**What is needed**
Write out the source text of the material again, swapping every "Wireless Network Adapter" for "Wi-Fi Adapter" and changing nothing else. Leave the pictures out.

Document images with source code:
__________________________________________________
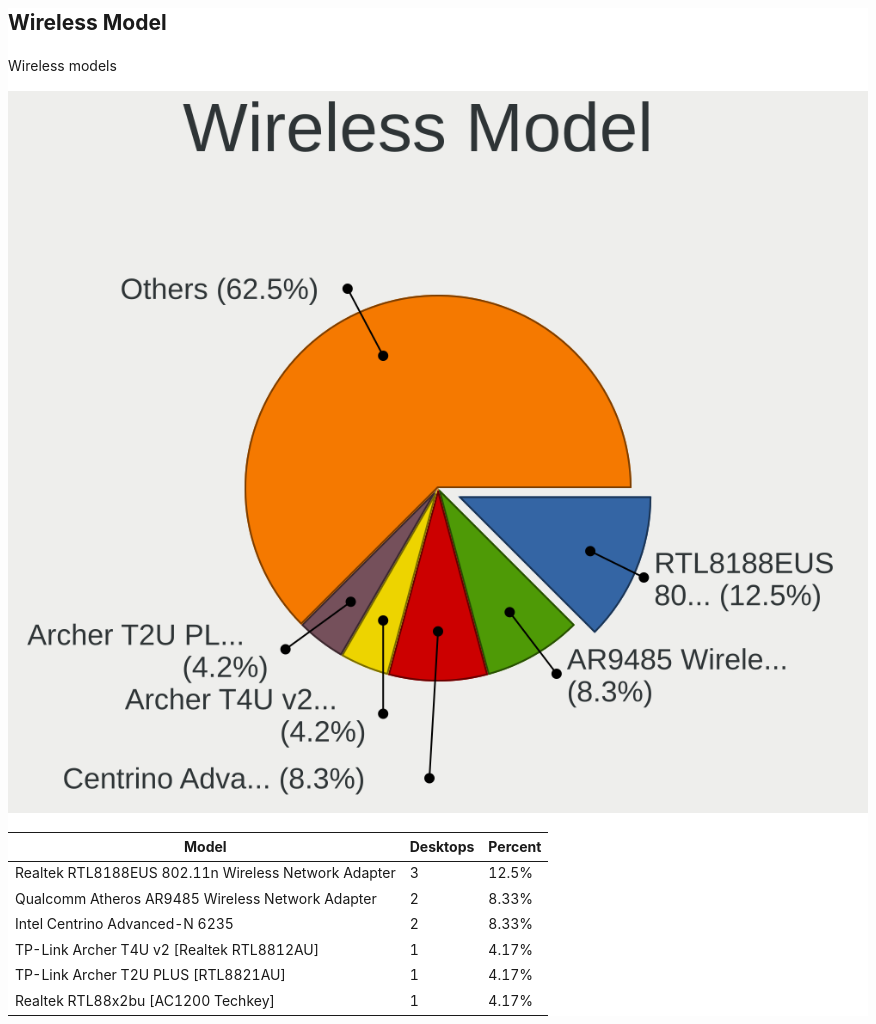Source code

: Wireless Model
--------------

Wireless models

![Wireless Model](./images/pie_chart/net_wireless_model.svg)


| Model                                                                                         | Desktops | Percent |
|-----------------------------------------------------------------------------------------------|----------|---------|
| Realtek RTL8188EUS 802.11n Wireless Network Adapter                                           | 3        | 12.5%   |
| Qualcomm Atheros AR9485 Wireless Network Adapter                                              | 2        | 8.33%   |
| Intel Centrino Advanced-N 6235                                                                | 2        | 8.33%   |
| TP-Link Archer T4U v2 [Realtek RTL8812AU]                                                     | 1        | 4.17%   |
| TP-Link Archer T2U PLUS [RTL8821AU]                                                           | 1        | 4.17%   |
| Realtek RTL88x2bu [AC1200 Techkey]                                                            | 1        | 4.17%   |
__________________________________________________
**Expected answer**
Source code

: Wireless Model
--------------

Wireless models

![Wireless Model](./images/pie_chart/net_wireless_model.svg)


| Model                                                                                         | Desktops | Percent |
|-----------------------------------------------------------------------------------------------|----------|---------|
| Realtek RTL8188EUS 802.11n Wi-Fi Adapter                                           | 3        | 12.5%   |
| Qualcomm Atheros AR9485 Wi-Fi Adapter                                              | 2        | 8.33%   |
| Intel Centrino Advanced-N 6235                                                                | 2        | 8.33%   |
| TP-Link Archer T4U v2 [Realtek RTL8812AU]                                                     | 1        | 4.17%   |
| TP-Link Archer T2U PLUS [RTL8821AU]                                                           | 1        | 4.17%   |
| Realtek RTL88x2bu [AC1200 Techkey]                                                            | 1        | 4.17%   |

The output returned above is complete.